Material to process:
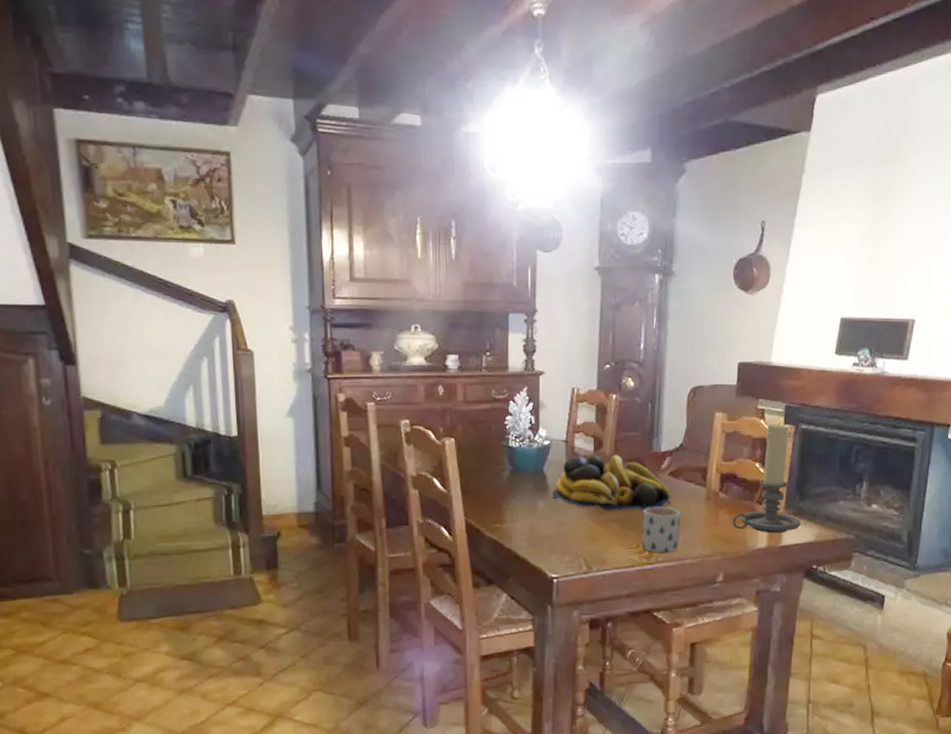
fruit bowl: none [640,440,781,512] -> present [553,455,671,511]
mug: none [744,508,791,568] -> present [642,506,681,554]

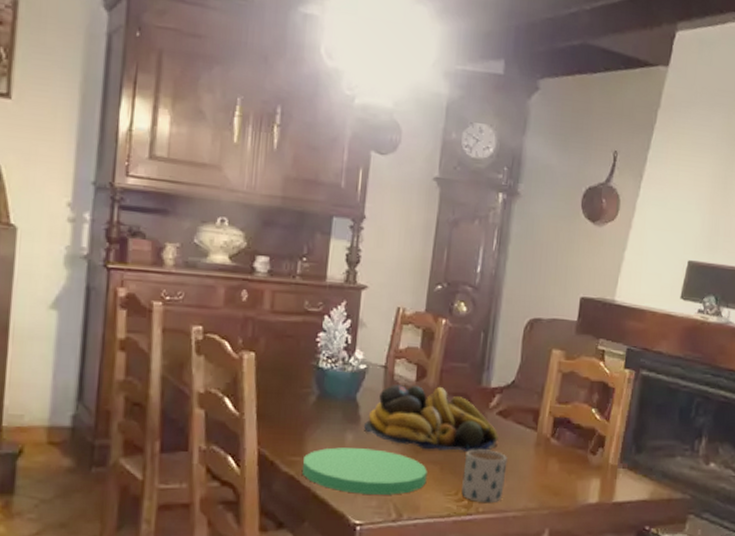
plate: none [503,513,611,552] -> present [301,447,427,495]
candle holder: present [733,423,801,534] -> none [563,367,636,489]

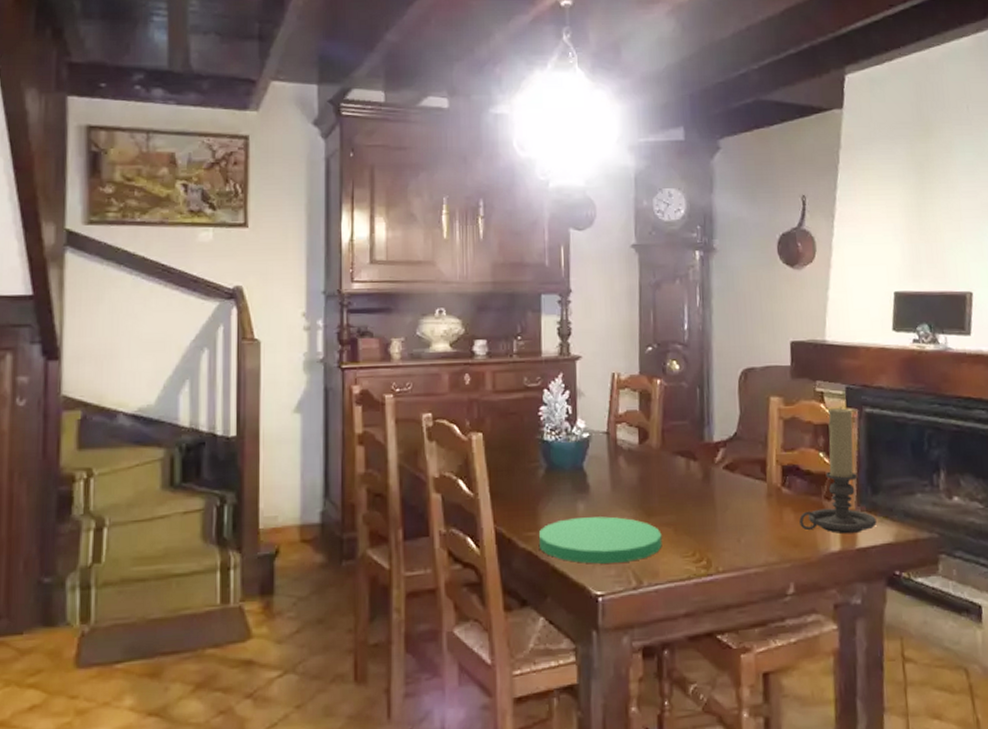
fruit bowl: present [364,385,498,453] -> none [594,447,728,512]
mug: present [461,449,507,503] -> none [697,506,742,562]
candle holder: none [563,367,636,489] -> present [799,407,877,534]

Exercise: Only the pictures are to be left out; restate everything else in the listing word for word.

Task response:
fruit bowl: none [640,440,781,512] -> present [553,455,671,511]
mug: none [744,508,791,568] -> present [642,506,681,554]

plate: none [503,513,611,552] -> present [301,447,427,495]
candle holder: present [733,423,801,534] -> none [563,367,636,489]

fruit bowl: present [364,385,498,453] -> none [594,447,728,512]
mug: present [461,449,507,503] -> none [697,506,742,562]
candle holder: none [563,367,636,489] -> present [799,407,877,534]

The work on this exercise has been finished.